Directions. The reply should hold every line of the data, unchanged and complete.

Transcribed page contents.
# # # # #

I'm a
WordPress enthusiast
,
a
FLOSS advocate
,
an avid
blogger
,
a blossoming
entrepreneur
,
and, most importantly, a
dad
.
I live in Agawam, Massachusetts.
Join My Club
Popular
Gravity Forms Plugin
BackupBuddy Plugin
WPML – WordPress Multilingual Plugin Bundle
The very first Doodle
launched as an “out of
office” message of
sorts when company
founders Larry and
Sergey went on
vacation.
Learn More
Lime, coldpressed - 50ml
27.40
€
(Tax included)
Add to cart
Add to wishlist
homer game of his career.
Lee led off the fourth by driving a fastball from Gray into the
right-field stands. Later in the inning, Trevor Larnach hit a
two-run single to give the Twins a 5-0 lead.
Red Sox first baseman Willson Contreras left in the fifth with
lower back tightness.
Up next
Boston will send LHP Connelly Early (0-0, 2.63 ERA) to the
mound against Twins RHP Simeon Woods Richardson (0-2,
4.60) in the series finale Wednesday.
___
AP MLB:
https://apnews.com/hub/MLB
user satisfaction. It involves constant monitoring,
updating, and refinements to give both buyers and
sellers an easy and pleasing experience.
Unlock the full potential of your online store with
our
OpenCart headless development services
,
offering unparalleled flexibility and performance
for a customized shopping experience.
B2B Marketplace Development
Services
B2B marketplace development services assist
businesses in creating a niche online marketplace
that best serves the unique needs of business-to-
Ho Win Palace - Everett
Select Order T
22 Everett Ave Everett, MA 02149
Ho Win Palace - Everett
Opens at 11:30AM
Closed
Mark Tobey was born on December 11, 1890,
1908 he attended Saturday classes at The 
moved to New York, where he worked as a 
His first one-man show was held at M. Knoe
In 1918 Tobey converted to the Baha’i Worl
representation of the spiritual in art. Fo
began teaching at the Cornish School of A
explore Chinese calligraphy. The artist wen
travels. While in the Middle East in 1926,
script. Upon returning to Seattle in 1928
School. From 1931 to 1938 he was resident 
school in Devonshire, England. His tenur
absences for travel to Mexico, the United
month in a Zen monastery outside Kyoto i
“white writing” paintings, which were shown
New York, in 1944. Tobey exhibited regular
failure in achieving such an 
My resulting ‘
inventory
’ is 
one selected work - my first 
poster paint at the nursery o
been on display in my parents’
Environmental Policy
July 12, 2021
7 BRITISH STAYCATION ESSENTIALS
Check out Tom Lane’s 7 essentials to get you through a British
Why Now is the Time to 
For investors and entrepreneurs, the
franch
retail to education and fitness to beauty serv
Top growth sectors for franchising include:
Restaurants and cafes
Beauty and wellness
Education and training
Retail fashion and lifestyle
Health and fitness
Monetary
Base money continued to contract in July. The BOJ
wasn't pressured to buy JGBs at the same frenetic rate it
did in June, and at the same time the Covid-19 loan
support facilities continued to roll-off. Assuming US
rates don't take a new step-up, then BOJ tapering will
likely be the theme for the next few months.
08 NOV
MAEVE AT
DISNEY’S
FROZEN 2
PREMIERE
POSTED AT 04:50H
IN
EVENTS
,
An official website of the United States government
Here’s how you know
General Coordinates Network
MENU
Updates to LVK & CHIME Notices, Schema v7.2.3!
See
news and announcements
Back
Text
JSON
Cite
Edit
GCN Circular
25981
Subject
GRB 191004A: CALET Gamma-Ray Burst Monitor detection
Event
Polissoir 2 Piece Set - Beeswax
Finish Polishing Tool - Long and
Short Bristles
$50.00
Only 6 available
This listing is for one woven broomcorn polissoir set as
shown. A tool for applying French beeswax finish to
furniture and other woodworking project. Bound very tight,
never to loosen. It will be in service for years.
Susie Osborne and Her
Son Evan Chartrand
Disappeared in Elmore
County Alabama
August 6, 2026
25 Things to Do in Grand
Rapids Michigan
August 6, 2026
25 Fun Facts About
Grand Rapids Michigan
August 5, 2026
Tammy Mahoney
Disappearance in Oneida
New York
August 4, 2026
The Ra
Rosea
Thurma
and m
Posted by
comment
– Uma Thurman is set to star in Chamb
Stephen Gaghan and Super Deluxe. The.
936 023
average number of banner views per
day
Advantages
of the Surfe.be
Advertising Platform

# # # # #

Result of this task.
I'm a
WordPress enthusiast
,
a
FLOSS advocate
,
an avid
blogger
,
a blossoming
entrepreneur
,
and, most importantly, a
dad
.
I live in Agawam, Massachusetts.
Join My Club
Popular
Gravity Forms Plugin
BackupBuddy Plugin
WPML – WordPress Multilingual Plugin Bundle
The very first Doodle
launched as an “out of
office” message of
sorts when company
founders Larry and
Sergey went on
vacation.
Learn More
Lime, coldpressed - 50ml
27.40
€
(Tax included)
Add to cart
Add to wishlist
homer game of his career.
Lee led off the fourth by driving a fastball from Gray into the
right-field stands. Later in the inning, Trevor Larnach hit a
two-run single to give the Twins a 5-0 lead.
Red Sox first baseman Willson Contreras left in the fifth with
lower back tightness.
Up next
Boston will send LHP Connelly Early (0-0, 2.63 ERA) to the
mound against Twins RHP Simeon Woods Richardson (0-2,
4.60) in the series finale Wednesday.
___
AP MLB:
https://apnews.com/hub/MLB
user satisfaction. It involves constant monitoring,
updating, and refinements to give both buyers and
sellers an easy and pleasing experience.
Unlock the full potential of your online store with
our
OpenCart headless development services
,
offering unparalleled flexibility and performance
for a customized shopping experience.
B2B Marketplace Development
Services
B2B marketplace development services assist
businesses in creating a niche online marketplace
that best serves the unique needs of business-to-
Ho Win Palace - Everett
Select Order T
22 Everett Ave Everett, MA 02149
Ho Win Palace - Everett
Opens at 11:30AM
Closed
Mark Tobey was born on December 11, 1890,
1908 he attended Saturday classes at The 
moved to New York, where he worked as a 
His first one-man show was held at M. Knoe
In 1918 Tobey converted to the Baha’i Worl
representation of the spiritual in art. Fo
began teaching at the Cornish School of A
explore Chinese calligraphy. The artist wen
travels. While in the Middle East in 1926,
script. Upon returning to Seattle in 1928
School. From 1931 to 1938 he was resident 
school in Devonshire, England. His tenur
absences for travel to Mexico, the United
month in a Zen monastery outside Kyoto i
“white writing” paintings, which were shown
New York, in 1944. Tobey exhibited regular
failure in achieving such an 
My resulting ‘
inventory
’ is 
one selected work - my first 
poster paint at the nursery o
been on display in my parents’
Environmental Policy
July 12, 2021
7 BRITISH STAYCATION ESSENTIALS
Check out Tom Lane’s 7 essentials to get you through a British
Why Now is the Time to 
For investors and entrepreneurs, the
franch
retail to education and fitness to beauty serv
Top growth sectors for franchising include:
Restaurants and cafes
Beauty and wellness
Education and training
Retail fashion and lifestyle
Health and fitness
Monetary
Base money continued to contract in July. The BOJ
wasn't pressured to buy JGBs at the same frenetic rate it
did in June, and at the same time the Covid-19 loan
support facilities continued to roll-off. Assuming US
rates don't take a new step-up, then BOJ tapering will
likely be the theme for the next few months.
08 NOV
MAEVE AT
DISNEY’S
FROZEN 2
PREMIERE
POSTED AT 04:50H
IN
EVENTS
,
An official website of the United States government
Here’s how you know
General Coordinates Network
MENU
Updates to LVK & CHIME Notices, Schema v7.2.3!
See
news and announcements
Back
Text
JSON
Cite
Edit
GCN Circular
25981
Subject
GRB 191004A: CALET Gamma-Ray Burst Monitor detection
Event
Polissoir 2 Piece Set - Beeswax
Finish Polishing Tool - Long and
Short Bristles
$50.00
Only 6 available
This listing is for one woven broomcorn polissoir set as
shown. A tool for applying French beeswax finish to
furniture and other woodworking project. Bound very tight,
never to loosen. It will be in service for years.
Susie Osborne and Her
Son Evan Chartrand
Disappeared in Elmore
County Alabama
August 6, 2026
25 Things to Do in Grand
Rapids Michigan
August 6, 2026
25 Fun Facts About
Grand Rapids Michigan
August 5, 2026
Tammy Mahoney
Disappearance in Oneida
New York
August 4, 2026
The Ra
Rosea
Thurma
and m
Posted by
comment
– Uma Thurman is set to star in Chamb
Stephen Gaghan and Super Deluxe. The.
936 023
average number of banner views per
day
Advantages
of the Surfe.be
Advertising Platform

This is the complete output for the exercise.